One of the most popular desserts in Cabo Verde is goat cheese with papaya jam. You may not have had papaya jam before, but you’re going to want to try it… and I’m going to teach you how to make it! Or, if you’d prefer to make this recipe with a different fruit instead, just trade out the papaya in this papaya jam recipe and replace it with the fruit that you prefer more.
I’m not a huge fan of papayas. I don’t think that they’re sweet enough for me, so I oftentimes choose to stay away from them. That is, of course, unless the papayas are made into papaya jam. Then they are sweet and delicious and perfect for pairing with toast OR dessert.
If you want to learn how to make this recipe with papayas like I am, that’s perfect. But if, instead, you’d prefer to use strawberries, or blueberries or raspberries, you’re free to do that, too. Just replace the 2 cups of papaya with 2 cup of your preferred fruit instead.
What Ingredients are in this Recipe?
- Fruit (in my case, papaya)
- Sugar
- Lime juice
- Vanilla
How to Make Jam
Add all of your ingredients into a small pot, and mix them to combine.
Cook over medium heat until the ingredients in pot begin to boil. Turn the heat down and allow to simmer at a low, rolling boil for about 25-30 minutes, stirring occasionally.
Cook until the desired consistency is reached. The jam should hold its own shape when you run a rubber spatula through it.
Another way to test is to chill a plate in the refrigerator and then, when you think your jam is done, add a small spoonful of it to the chilled plate. If it holds its shape and does not melt across the plate, it is ready.
Which Sugar Should I Use to Make Jam?
I typically use white, granulated sugar to make jam. This is the best as the granules dissolve more evenly and create a perfect jam texture. You could also use caster sugar if you so prefer.
The last option is to use “jam sugar” which is granulated sugar with pectin added in. This is an option if you’d like to store your product in your pantry instead of needing to keep it cold in your refrigerator.
What is Pectin?
Pectin is a naturally-occurring starch that is found in the cell walls of fruits and vegetables. It is a common ingredient when making jams or jellies, because heating the pectin to 220 degrees Fahrenheit will cause it to gel. This is a good way to ensure that your jam or jelly reaches your desired consistency.
Unlike gelatin, pectin is made from fruits and vegetables so it is both vegetarian and vegan. Some fruits or vegetables have higher amounts of pectin than others.
How to Make Jam without Pectin
As you can see, my recipe does not use pectin. This is because papaya typically has a lot of naturally-occurring pectin, so it is unnecessary to add more.
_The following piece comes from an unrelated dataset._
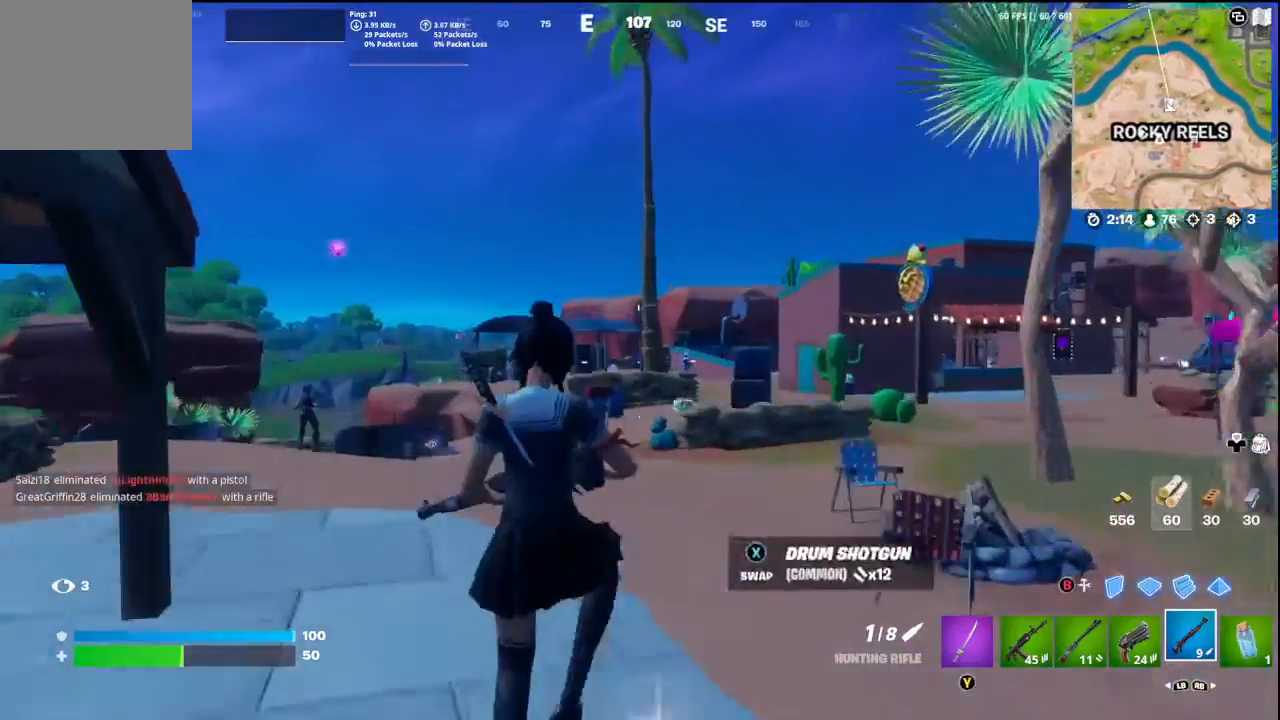
{"buttons": [], "left_stick": "up-left", "right_stick": "center", "events": [[267, "right_stick", "right"], [467, "right_stick", "center"]]}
Some fruits display lower amounts of pectin, particularly berries. If you use berries or fruit that is very ripe, you may need to compensate by adding more sugar or longer cook times in order to get your jam to gel in the correct way.
If you are using very soft fruits, I would recommend using 1 ¼ cups of sugar instead of 1 cup.
When to Make Jam
Jam is best made, of course, when the fruit that you are making it with is fresh and in-season. This means that you should base your jam schedule off of in-season fruit. Blueberries are best in the summer, whereas papayas are in season during the fall.
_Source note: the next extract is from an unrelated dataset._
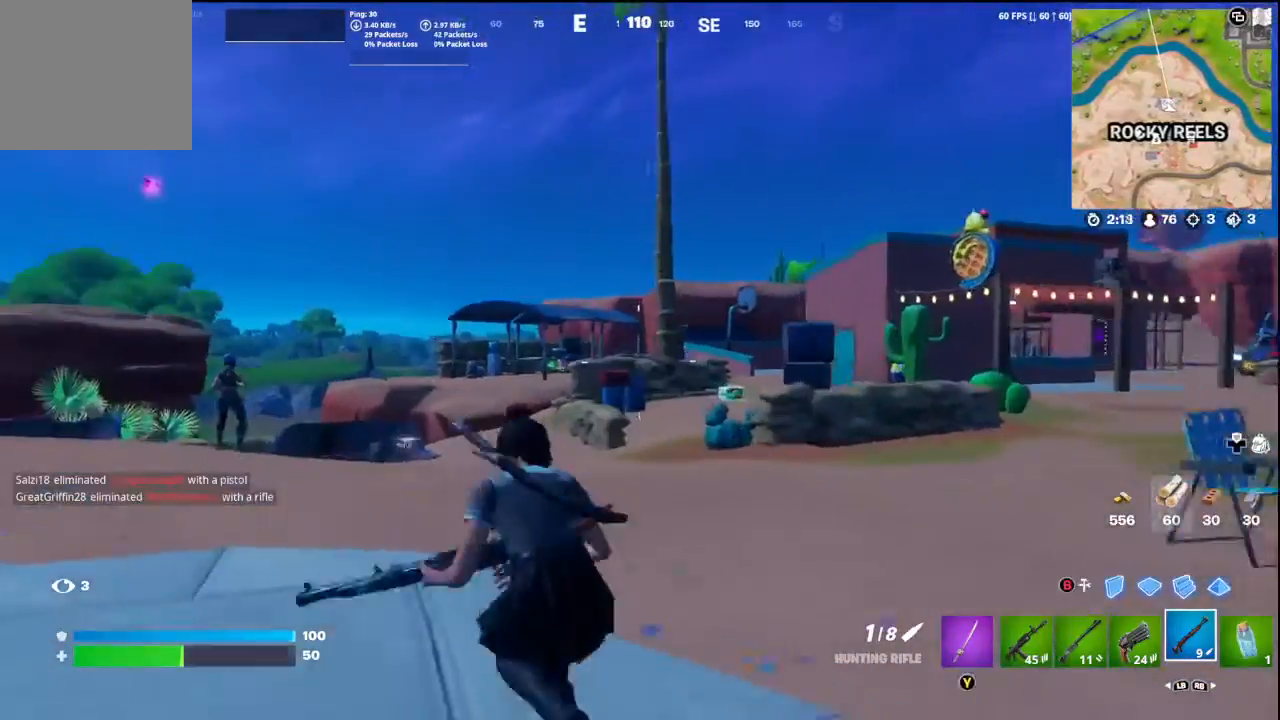
{"buttons": ["L2"], "left_stick": "up-left", "right_stick": "left", "events": [[33, "L2", "down"], [100, "right_stick", "right"], [133, "left_stick", "right"], [267, "right_stick", "center"], [433, "left_stick", "up-left"], [433, "right_stick", "left"]]}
How Long will Homemade Jam Last in the Fridge?
Because your homemade jam is not canned with preservatives, it will have a shorter shelf life than store-bought version. You can save your jar for about 2-3 weeks in the fridge, but if you’d like to keep it for longer, the better option is to freeze it.
Homemade Jam with Papaya
Equipment
- Rubber Spatula
- Pot(s)
- Citrus Juicer
Ingredients
- 2 cups papaya, ripe and mashed
- 1 cup granulated sugar
- 1 tsp vanilla
- Juice of 1 Lime
Instructions
- Add all of your ingredients into a small pot, and mix them to combine.
- Cook over medium heat until the ingredients in pot begin to boil. Turn the heat down and allow to simmer at a low, rolling boil for about 25-30 minutes, stirring occasionally.
- Cook until the desired consistency is reached. The jam should hold its own shape when you run a rubber spatula through it.
Lynda says
I love this small batch recipe!!! I grow papaya so I had to try it. Most jelly/jam recipes make so much and for just the two of us it’s just right! I used to make those large batches, and wish I could, but my back gives out. I’ve also used this recipe to make concord grape. I had to strain it though because they have big seeds. I can’t wait to try other fruit!
Alexandria Drzazgowski says
Hi Lynda, I’m so glad you love this recipe! You’re right, it’s perfect for two 🙂 Concord grape sounds delicious as well! Feel free to come back and let me know what other fruits you try, I would love to hear about it!
Deidra says
I made this today and it is amazing! I doubled the recipe, so it took longer to boil down to a jam consistency.
The Foreign Fork says
Hurray, I’m so glad you liked it Deidra! Thank you for leaving a review!